How do I create an output destination?
ETL::Pipeline provides a couple generic output destinations as exmaples or for very simple uses. The real value of ETL::Pipeline comes from adding your own, business specific, destinations...
- 1. Start a new Perl module. I recommend putting it in the
ETL::Pipeline::Output
namespace. ETL::Pipeline will pick it up automatically. - 2. Make your module a Moose class -
use Moose;
. - 3. Consume this role -
with 'ETL::Pipeline::Output';
. - 4. Write the "open", "close", and "write" methods.
- 5. Add any attributes for your class.
The new destination is ready to use, like this...
$etl->output( 'YourNewDestination' );
You can leave off the leading ETL::Pipeline::Output::.
When ETL::Pipeline calls "open" or "close", it passes the ETL::Pipeline object as the only parameter. When ETL::Pipeline calls "write", it passed two parameters - the ETL::Pipeline object and the record. The record is a Perl hash.
Example destinations
ETL::Pipeline comes with a couple of generic output destinations...
- ETL::Pipeline::Output::Hash
-
Stores records in a Perl hash. Useful for loading support files and tying them together later.
- ETL::Pipeline::Output::Perl
-
Executes a subroutine against the record. Useful for debugging data issues.
Why this way?
My work involves a small number of destinations that rarely change and a greater number of sources that do change. So I designed ETL::Pipeline to minimize time writing new input sources. The trade off was slightly more complex output destinations.
Upgrading from older versions
ETL::Pipeline version 3 is not compatible with output destinations from older versions. You will need to rewrite your custom output destinations.
- Change the
configure
to "open". - Change
finish
to "close". - Change
write_record
to "write". - Remove
set
andnew_record
. All records are Perl hashes. - Adjust attributes as necessary.
METHODS & ATTRIBUTES
close
Shut down the ouput destination. This method may close files, disconnect from the database, or anything else required to cleanly terminate the output.

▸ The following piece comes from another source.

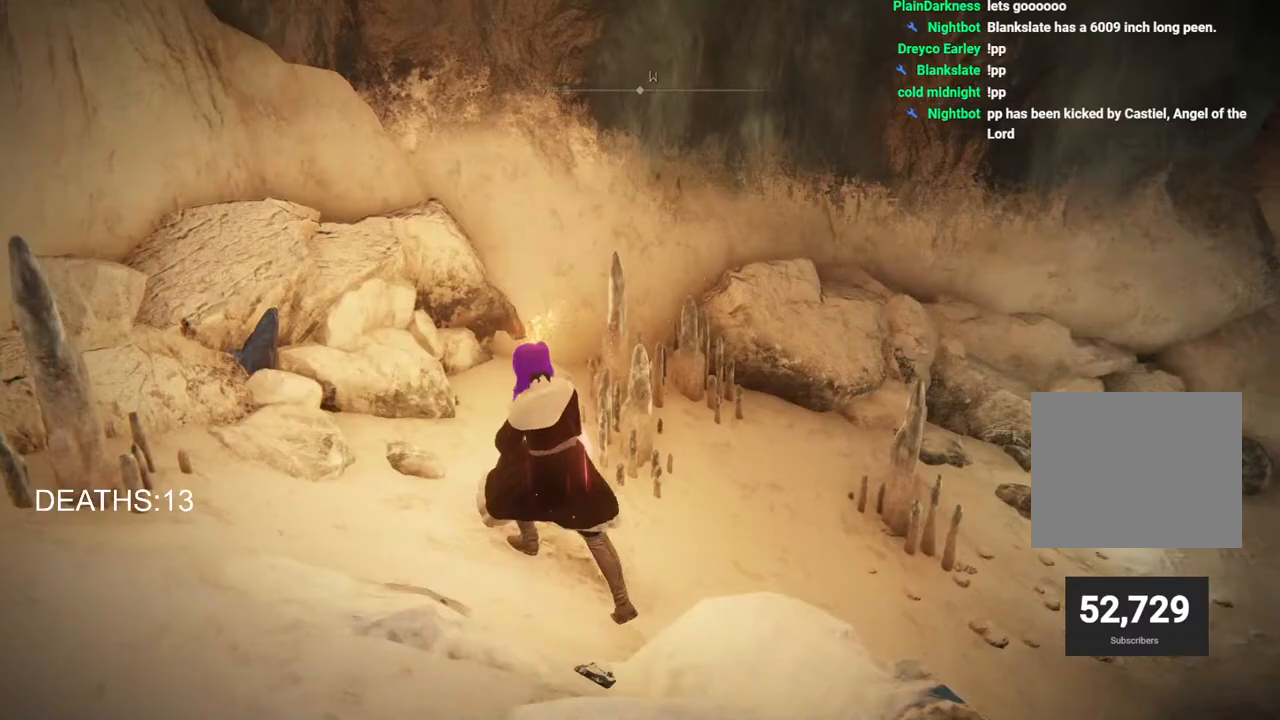
{"buttons": [], "left_stick": "left", "right_stick": "center", "events": [[167, "TRIANGLE", "down"], [233, "TRIANGLE", "up"], [333, "TRIANGLE", "down"], [350, "left_stick", "left"], [417, "TRIANGLE", "up"]]}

close receives one parameter - the ETL::Pipeline object.
The output destination is closed after the input source, at the end of the ETL process.
open
Prepare the output destination for use. It can open files, make database connections, or anything else required to access the destination.
open receives one parameter - the ETL::Pipeline object.
The output destination is opened before the input source, at the beginning of the ETL process.
write
Send a single record to the destination. The ETL process calls this method in a loop. It receives two parameters - the ETL::Pipeline object, and the current record as a Perl hash.
If your code encounters an error, write can call "error" in ETL::Pipeline with the error message. "error" in ETL::Pipeline automatically includes the record count with the error message. You should add any other troubleshooting information such as file names or key fields.
sub write {
my ($self, $etl, $record) = @_;
my $id = $record->{ID};
$etl->error( "Error message here for id $id" );
}
For fatal errors, I recommend using the croak
command from Carp.
SEE ALSO
ETL::Pipeline, ETL::Pipeline::Input, ETL::Pipeline::Output::Hash, ETL::Pipeline::Output::Perl, ETL::Pipeline::Output::UnitTest
AUTHOR
Robert Wohlfarth <robert.j.wohlfarth@vumc.org>
LICENSE
Copyright 2021 (c) Vanderbilt University
This program is free software; you can redistribute it and/or modify it under the same terms as Perl itself.